Often, mortgage companies make no active efforts to police due on sale clauses when interest rates are low (on the theory that refinancing could cost them a higher interest loan currently in place), and then actively research to see if anyone has violated them when interest rates are high, on the theory that they can force someone to refinance at a higher interest rate.

Waste and Fraudulent Transfer Issues

It isn't clear what reason you have to transfer the property to your son, i.e. why you want it out of your name, and the reason has multiple legal implications.

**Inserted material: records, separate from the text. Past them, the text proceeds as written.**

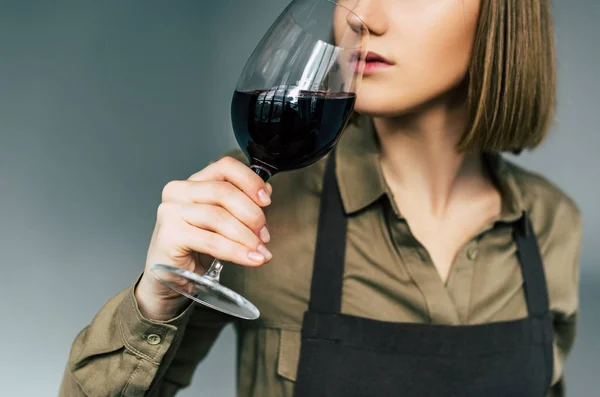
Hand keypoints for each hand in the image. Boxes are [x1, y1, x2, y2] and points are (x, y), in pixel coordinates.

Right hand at [135, 156, 272, 320]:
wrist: (171, 277)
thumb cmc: (196, 246)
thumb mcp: (222, 221)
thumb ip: (241, 203)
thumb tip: (265, 192)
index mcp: (193, 182)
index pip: (225, 167)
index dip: (250, 181)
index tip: (266, 201)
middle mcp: (179, 192)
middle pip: (224, 192)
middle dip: (252, 214)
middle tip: (265, 235)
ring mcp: (171, 212)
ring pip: (219, 217)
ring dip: (246, 236)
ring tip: (260, 251)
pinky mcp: (170, 235)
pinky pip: (212, 241)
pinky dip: (236, 251)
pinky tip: (250, 259)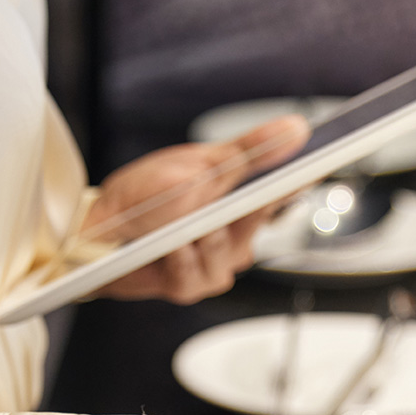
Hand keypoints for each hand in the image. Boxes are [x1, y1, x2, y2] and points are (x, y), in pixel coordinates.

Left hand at [82, 115, 309, 304]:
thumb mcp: (201, 164)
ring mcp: (216, 264)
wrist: (94, 228)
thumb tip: (297, 128)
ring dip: (200, 235)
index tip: (321, 161)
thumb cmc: (145, 195)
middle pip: (258, 221)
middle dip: (236, 205)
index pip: (286, 188)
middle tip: (221, 193)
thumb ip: (250, 151)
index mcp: (242, 201)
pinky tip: (168, 246)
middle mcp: (236, 236)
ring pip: (228, 252)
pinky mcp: (191, 286)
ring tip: (180, 226)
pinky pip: (197, 274)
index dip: (305, 175)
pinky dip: (180, 258)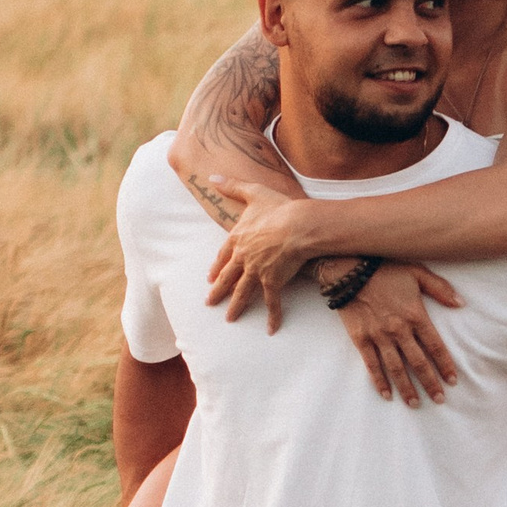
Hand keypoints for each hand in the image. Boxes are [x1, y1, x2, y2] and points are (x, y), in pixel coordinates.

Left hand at [202, 186, 327, 326]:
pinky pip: (272, 302)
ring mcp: (256, 271)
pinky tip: (271, 329)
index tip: (211, 276)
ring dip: (236, 306)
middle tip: (209, 303)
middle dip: (218, 291)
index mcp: (239, 238)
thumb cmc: (279, 207)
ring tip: (229, 318)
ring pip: (243, 292)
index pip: (224, 256)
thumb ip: (233, 186)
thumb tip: (212, 177)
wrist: (297, 225)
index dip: (217, 266)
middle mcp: (244, 257)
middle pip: (228, 277)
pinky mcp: (272, 281)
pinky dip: (273, 316)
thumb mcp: (254, 193)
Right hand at [335, 264, 460, 404]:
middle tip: (439, 399)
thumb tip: (461, 304)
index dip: (445, 365)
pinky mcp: (361, 340)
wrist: (349, 269)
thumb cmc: (385, 269)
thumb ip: (440, 289)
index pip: (435, 346)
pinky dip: (379, 381)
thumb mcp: (417, 272)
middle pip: (419, 363)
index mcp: (416, 315)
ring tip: (415, 404)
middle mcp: (399, 330)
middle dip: (430, 383)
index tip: (452, 380)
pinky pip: (372, 365)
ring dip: (407, 388)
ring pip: (397, 368)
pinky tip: (387, 394)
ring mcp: (379, 337)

Waste In A Divorce Context

Since you are separated, but might be divorcing at some point, a transfer of the house could be considered "waste" for divorce purposes and as a result you might be treated as if you still owned the property for property division purposes in a divorce, even though you transferred it to your son.

Fraudulent Transfers

If the purpose is to avoid your creditor's claims, this may constitute a "fraudulent transfer" and creditors may be allowed to disregard this transfer. If your net worth is less than your outstanding debts (including pending claims not yet reduced to a fixed dollar amount), then this would probably be a fraudulent transfer if any of the equity in the house could otherwise be claimed by your creditors.

Tax Issues

Federal Gift Taxes

If the fair market value of the entire property is at least $26,000 more than the value of the entire mortgage (i.e. so your equity in the house is worth more than $13,000), then a transfer to your son would be taxable gift and would have to be reported on federal tax form 709. It would probably be necessary to secure an appraisal in connection with the transfer and filing of this return to be squeaky clean. Usually, no actual tax payment would be due, but the return would still have to be filed.

Capital Gains Taxes

For capital gains tax purposes, your son would be treated as if he purchased half of the house for your share of the price that you paid. He would need to own the house for at least two years before he would be eligible for the exemption from capital gains taxes for the sale of a personal residence, in addition to having to live there for at least two years (not necessarily the same two years he owned it).

Michigan Property Taxes

Your son might not be liable for the mortgage, but as an owner he would still be liable for property taxes that went unpaid, and for other legal liabilities associated with ownership. In some mortgages, the property tax is paid as part of the mortgage, but in other mortgages, it is not.

Unlike California, which is the only state which revalues property for property tax purposes only when it is sold, Michigan revalues property for property tax purposes annually whether you sell it or not. So this transaction would probably have no effect for property tax purposes.